At first, Louise thought that by being left behind she was betrayed by both her lovers. However, in the final scene, while finishing her narrative to her Professor, Louise thinks that maybe Mitsuko did so out of loyalty, to spare Louise's life. The Professor urges Louise to write and publish her story, and also passes on his final manuscript to her for safekeeping. Minutes later, he is arrested and taken away by the Gestapo, leaving behind Louise, now alone, who has to decide all by herself how she will go on with her life.

==Cast==
- Gudrun Landgrebe as Louise von Hollendorf
- Kevin McNally as Heinz von Hollendorf
- Mio Takaki as Mitsuko Matsugae
- Hanns Zischler as Wolf von Hollendorf
- Andrea Prodan as Joseph Benno
- Massimo Girotti as Werner von Heiden
- Pieter Daniel as Edmund Meyer
- William Berger as Professor
- John Steiner as Oskar Engelhart
- Edward Farrelly as Bernard
- Philippe Leroy as Herbert Gessler
- Claudio Lorimer as Otto Bhuler

==Production==
The original title of the film, Interno Berlinese, can be translated as Inside Berlin or Interior Berliner.

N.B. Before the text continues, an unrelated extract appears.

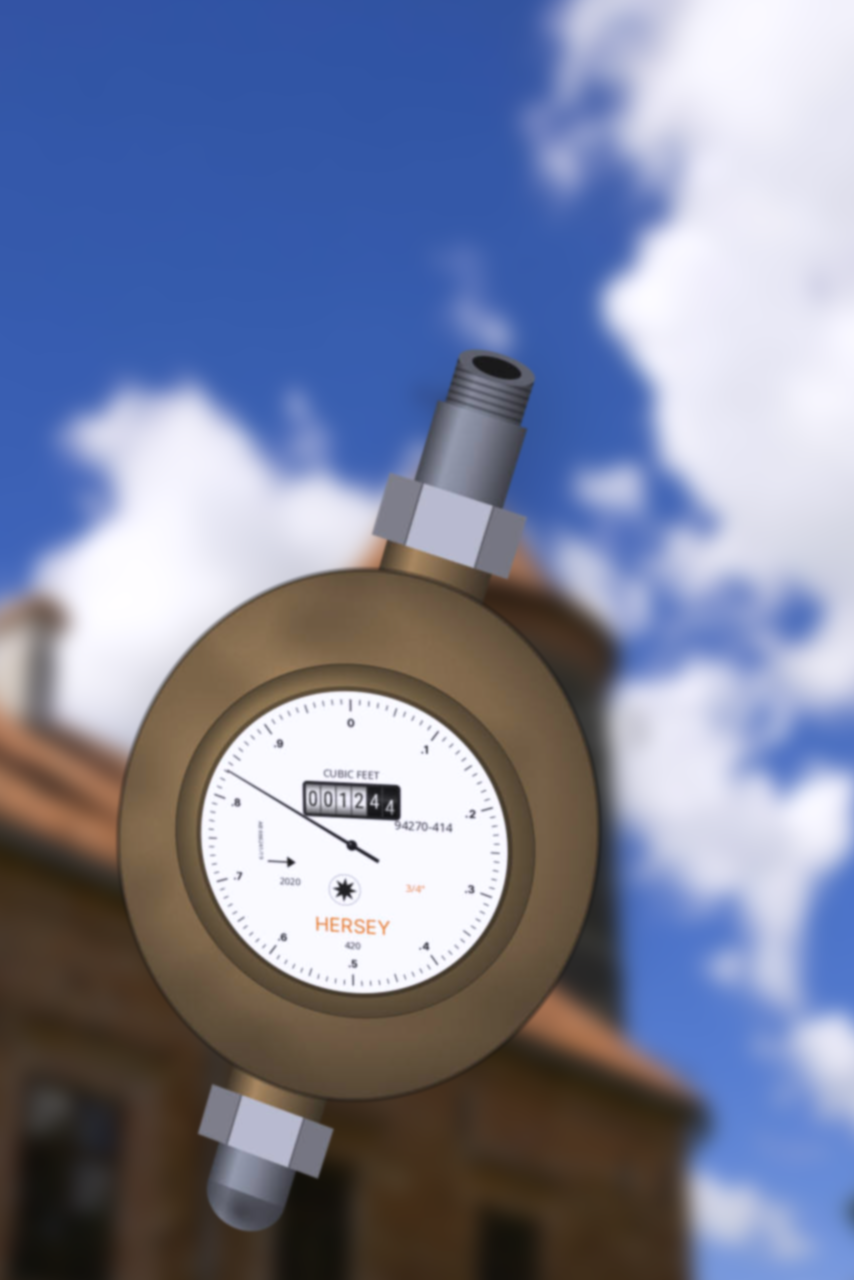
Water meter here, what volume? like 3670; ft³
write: 1243.83; ft³
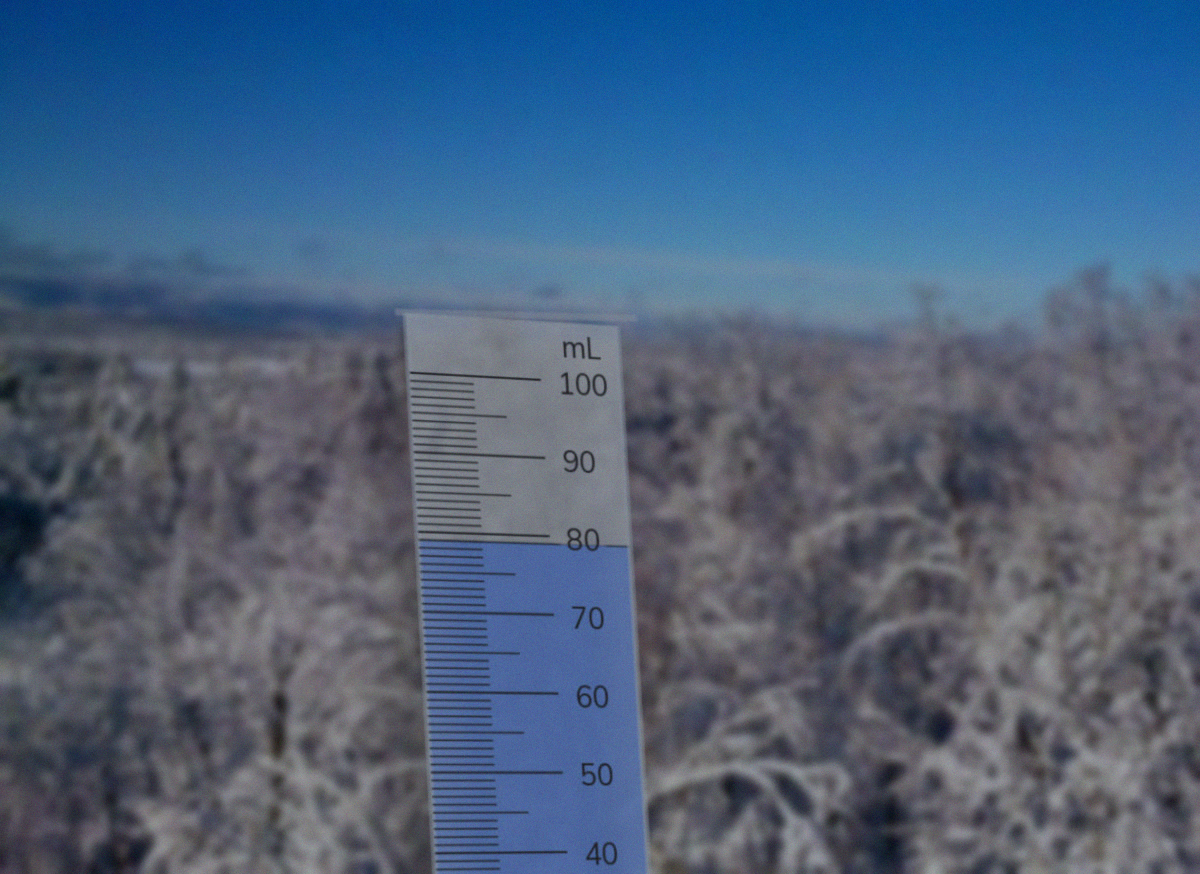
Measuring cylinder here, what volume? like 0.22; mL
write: 79; mL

The story is based upon Jun'ichirō Tanizaki's novel Quicksand, or Manji, published serial from 1928 to 1930. Cavani was drawn to the novel because of its dramatic intensity and extreme economy, his capacity to bring us, as nearly breathless spectators, inside the meaning of seemingly insignificant details. Manji was published as a serial novel in a literary magazine between 1928 and 1930. Sonoko, the first-person narrator, recounts her own story to a prominent writer as a long monologue that continues the novel itself. It is the story of a passionate love affair with Mitsuko that eventually involves her husband and Watanuki, an impotent effeminate dandy. Mitsuki was actually the name of Tanizaki's third wife. She inspired several of his novels. Cavani brought the story forward in time and set the plot in Germany in 1938.

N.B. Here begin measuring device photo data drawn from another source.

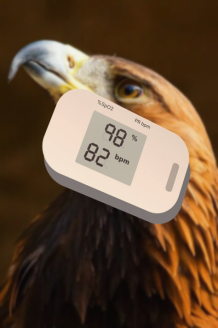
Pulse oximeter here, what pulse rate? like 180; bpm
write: 82; bpm
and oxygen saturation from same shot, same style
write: 98; %
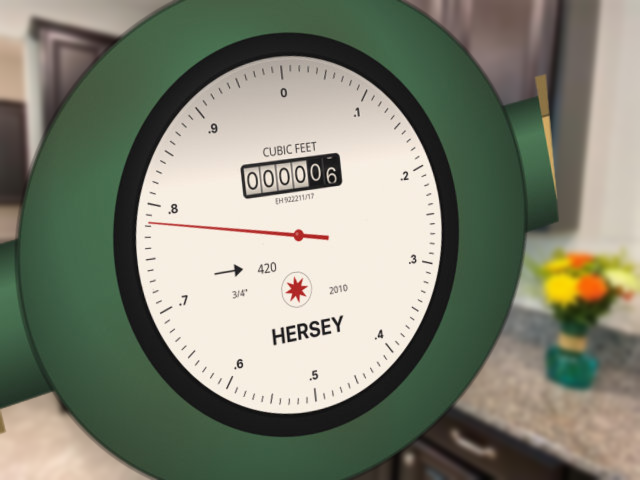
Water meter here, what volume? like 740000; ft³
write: 5.78; ft³
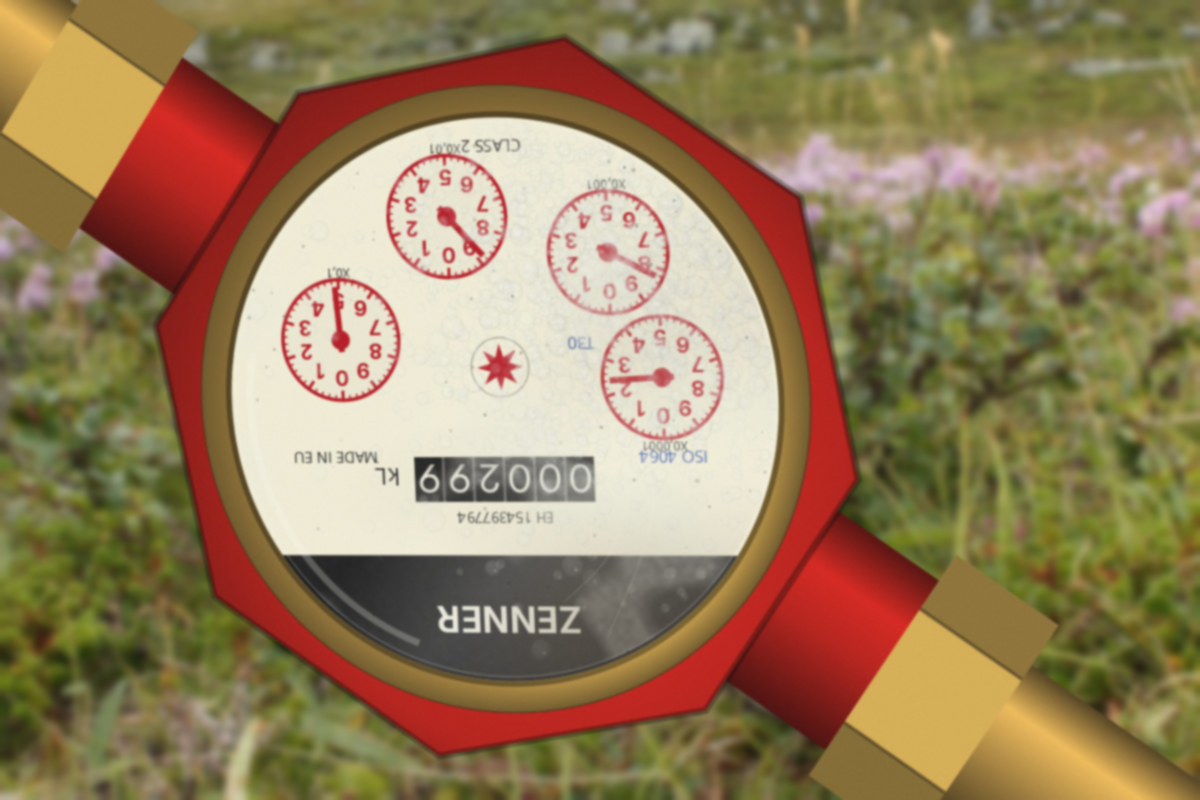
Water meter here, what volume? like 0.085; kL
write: 299.4882; kL
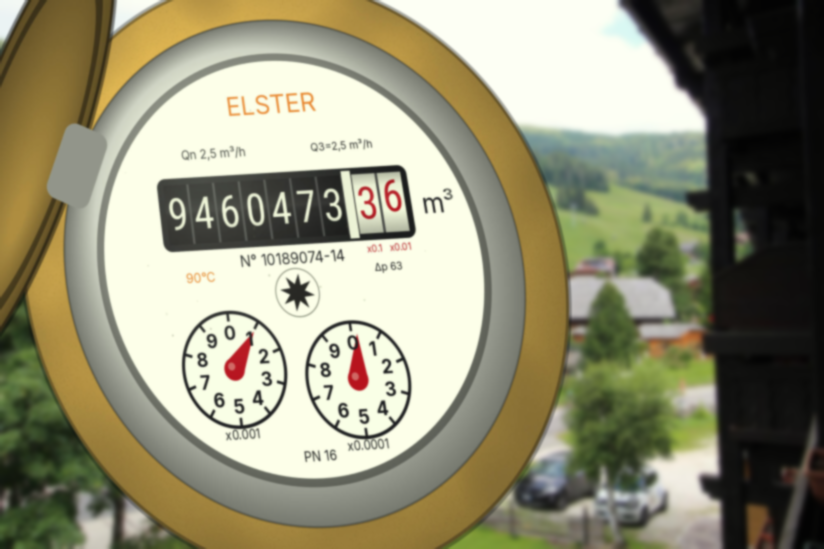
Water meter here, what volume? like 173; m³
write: 9460473.3610; m³
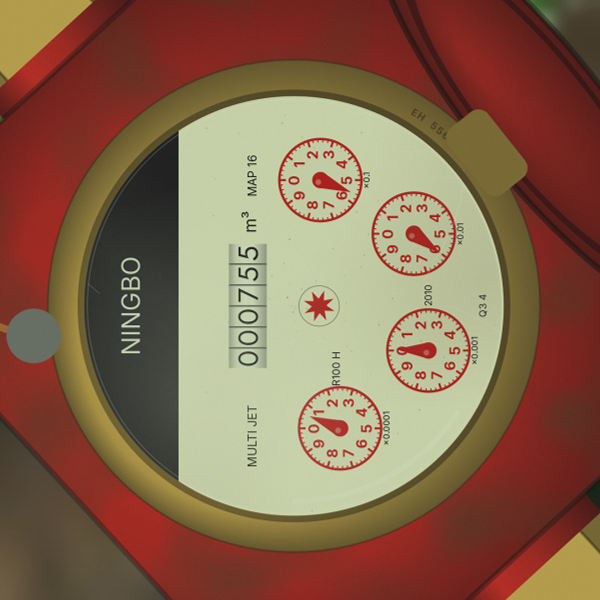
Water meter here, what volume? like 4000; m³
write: 755.5600; m³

The Berlin Affair was the first film produced by Menahem Golan and Yoram Globus in Italy for Cannon. It was shot in Rome at the Paolis Studios and Vienna from April to July 1985. Gudrun Landgrabe, one of the discoveries of the New German Cinema, had appeared in Robert van Ackeren's A Woman in Flames 1982, Edgar Reitz’s Heimat 1984, and István Szabó’s Colonel Redl 1985. Kevin McNally, a British actor, plays the husband. Casting the role of Mitzuko was challenging. Cavani went to Tokyo looking for a model of beauty that could balance seductiveness with an iron will. She found it in the 24-year-old actress and pop singer Mio Takaki.

==Release==
It was entered into the 36th Berlin International Film Festival. The Berlin Affair is available in Region 2 DVD. It has not been released on DVD in the U.S.A.